### TO DO
Return each record word for word and omit the pictures.

(SOURCE INFORMATION Opens)

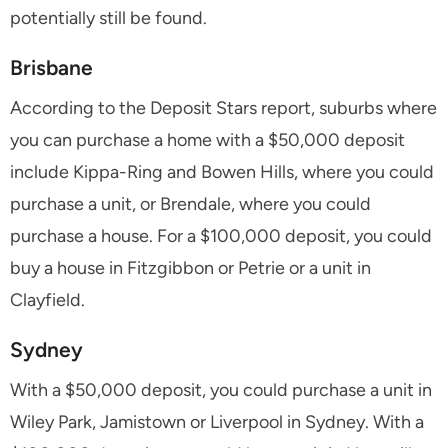
potentially still be found.
Brisbane
According to the Deposit Stars report, suburbs where
you can purchase a home with a $50,000 deposit
include Kippa-Ring and Bowen Hills, where you could
purchase a unit, or Brendale, where you could
purchase a house. For a $100,000 deposit, you could
buy a house in Fitzgibbon or Petrie or a unit in
Clayfield.
Sydney
With a $50,000 deposit, you could purchase a unit in
Wiley Park, Jamistown or Liverpool in Sydney. With a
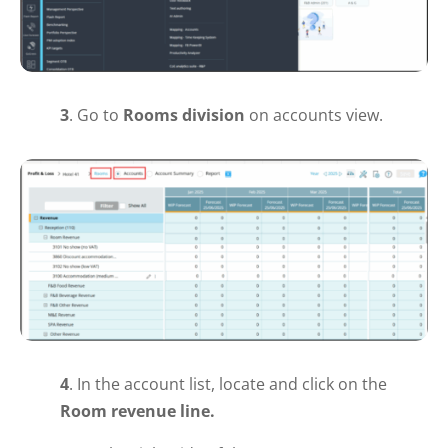
3
. Go to
Rooms
division
on
accounts
view.
4
. In the account list, locate and click on the
Room revenue line.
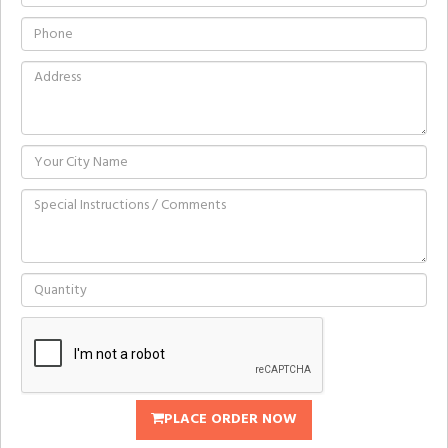
PLACE ORDER NOW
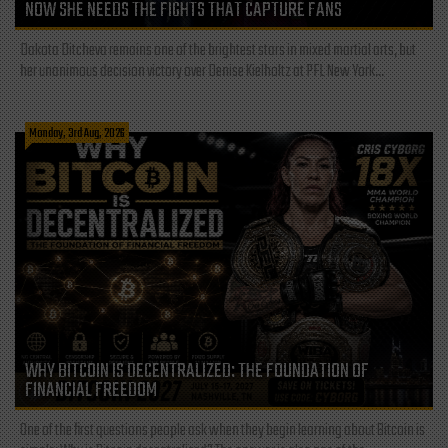
NOW SHE NEEDS THE FIGHTS THAT CAPTURE FANS
Dakota Ditcheva remains one of the brightest stars in mixed martial arts, but
her unanimous decision victory over Denise Kielholtz at PFL New York...
Monday, 3rd Aug, 2026
WHY BITCOIN IS DECENTRALIZED: THE FOUNDATION OF
FINANCIAL FREEDOM
One of the first questions people ask when they begin learning about Bitcoin is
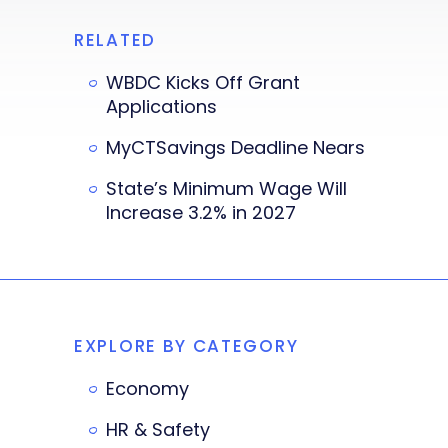
RELATED
WBDC Kicks Off Grant
Applications
MyCTSavings Deadline Nears
State’s Minimum Wage Will
Increase 3.2% in 2027
EXPLORE BY CATEGORY
Economy
HR & Safety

(SOURCE INFORMATION Closes)

### FINISHED EXERCISE
potentially still be found.
Brisbane
According to the Deposit Stars report, suburbs where
you can purchase a home with a $50,000 deposit
include Kippa-Ring and Bowen Hills, where you could
purchase a unit, or Brendale, where you could
purchase a house. For a $100,000 deposit, you could
buy a house in Fitzgibbon or Petrie or a unit in
Clayfield.
Sydney
With a $50,000 deposit, you could purchase a unit in
Wiley Park, Jamistown or Liverpool in Sydney. With a
3
. Go to
Rooms
division
on
accounts
view.
4
. In the account list, locate and click on the
Room revenue line.
PLACE ORDER NOW
NOW SHE NEEDS THE FIGHTS THAT CAPTURE FANS
Dakota Ditcheva remains one of the brightest stars in mixed martial arts, but
her unanimous decision victory over Denise Kielholtz at PFL New York...
Monday, 3rd Aug, 2026
WHY BITCOIN IS DECENTRALIZED: THE FOUNDATION OF
FINANCIAL FREEDOM
One of the first questions people ask when they begin learning about Bitcoin is
RELATED
WBDC Kicks Off Grant
Applications
MyCTSavings Deadline Nears
State’s Minimum Wage Will
Increase 3.2% in 2027
EXPLORE BY CATEGORY
Economy
HR & Safety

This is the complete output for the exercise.